Whew, the hardest part is over!  I knew I was going to agonize over the name of my new blog!  Me, Miss wishy washy, Miss. Safe in my comfortable box, Miss. “Undeclared” at the age of 38…   I have half-written mini essays and silly rhyming children’s stories scribbled on unattached scraps of paper or saved on a dinosaur computer that overheats and is in jeopardy of the blue screen of death at any moment.   Once the inspiration hit me, I had the first blog post written in an hour.  It took about 3 days of brainstorming, however, to come up with a valid name that didn’t pigeonhole me into a tight niche or to find one that wasn’t so general that the reader would have no clue as to what the blog was about.   (Ok, maybe mine is closer to the latter of the two.)    Day 1 was when I was absolutely sure of the topic that I would be blogging about.  Then the internal questions started: “What if I run out of subject matter?”  “What if I wanted to post general stories or observations?”  “What if I want to post a fun new recipe or pontificate about something that’s happening on the news, would my reader say, ‘hey, this has nothing to do with the name of the blog!’”  I’m my own worst enemy, I tell ya!   I started the domain procuring & naming process this afternoon, but soon found out how many other wonderfully sarcastic and snarky blogs with amazingly creative names are already owned.  My husband was actually the cause of the name break through.  He told me to describe myself in a few words, it didn’t work.  Then he suggested I reread my first blog that was saved on my computer.  And there it was!  The very last sentence was the idea for the name of my new blog.
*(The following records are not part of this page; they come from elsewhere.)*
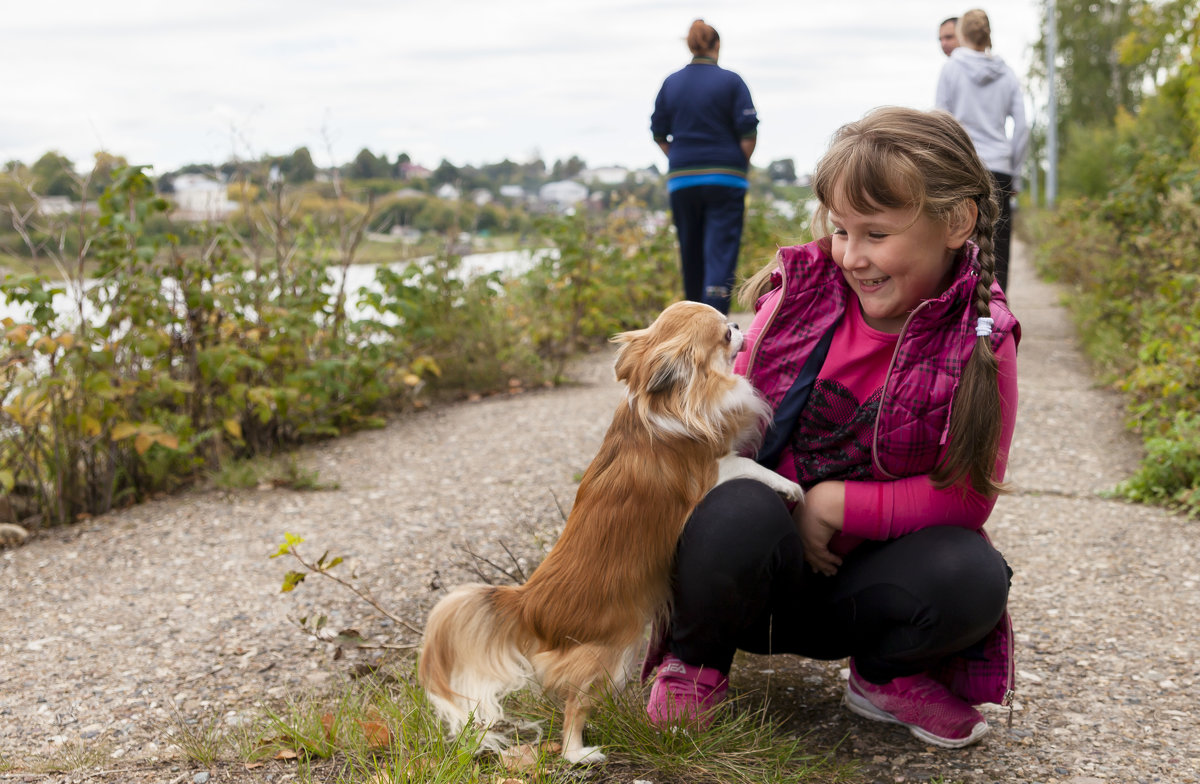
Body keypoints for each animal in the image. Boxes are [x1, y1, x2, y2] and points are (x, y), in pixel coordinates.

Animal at [417, 301, 801, 763]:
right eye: (725, 335)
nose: (740, 324)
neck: (668, 402)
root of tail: (529, 603)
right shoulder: (713, 473)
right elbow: (751, 466)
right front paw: (791, 485)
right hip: (612, 652)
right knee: (574, 705)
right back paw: (580, 753)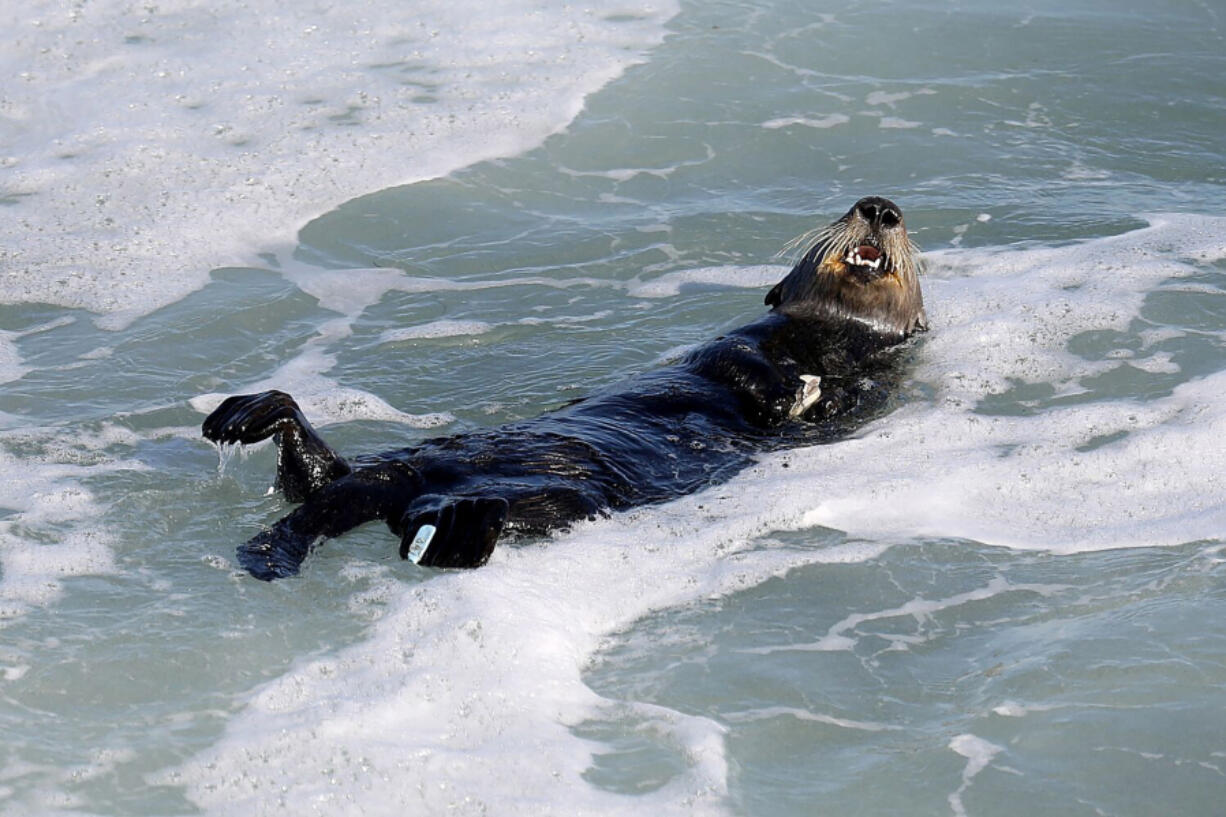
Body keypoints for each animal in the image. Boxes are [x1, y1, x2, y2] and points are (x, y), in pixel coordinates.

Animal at [203, 196, 926, 579]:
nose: (880, 208)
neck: (826, 343)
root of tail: (424, 483)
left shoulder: (876, 386)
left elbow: (840, 408)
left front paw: (803, 396)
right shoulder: (746, 335)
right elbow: (731, 357)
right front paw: (783, 389)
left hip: (560, 498)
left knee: (374, 505)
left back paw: (454, 529)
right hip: (426, 465)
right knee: (327, 485)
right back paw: (247, 417)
The Urban Dictionary’s definition of “following a bunny trail” means to go off topic during a discussion.    Perfect!   The first time I heard the phrase was from my Aunt.  Her quiet demeanor and deadpan delivery was key to causing my laughing fit, which put the phrase into my memory forever.   She had just finished a long phone conversation with my mother, and simply said that she was exhausted from trying to follow her bunny trails.  This image popped into my head of a scared little bunny hopping left and right, zig zagging all over the place, and it was the perfect description of a normal conversation with my mom!   She’ll be talking about one friend and then she says something about dinner then back to another friend and on to a medication she read about… no segue whatsoever… you’re just expected to follow the conversation.   And you know what?  Heredity being what it is, I have a tendency to go off on my own little hard to follow bunny trails.  Most of my close friends are not afraid to interrupt me and say, “Wait, what are you talking about?  Ohhh, I thought we had finished that topic two minutes ago- hahahaha!”

I had originally wanted this blog to be about living with a child with ADHD, and it will be about that, but I didn’t want it to be written solely on this topic.   The Mayo Clinic staff defines ADHD (Attention Deficit Hyperactivity Disorder) as a chronic condition that affects millions of children and often persists into adulthood. ADHD includes a combination of problems, such as difficulty sustaining attention, hyperactivity and impulsive behavior.  I don’t feel the need to go in depth about ADHD at this time because, as they say, it affects millions and no doubt you already know a little something about this malady.   We’ve all heard the joke:  “I don’t have ADD, it’s just that…OhLookAKitty!”    Otherwise known as “following bunny trails.”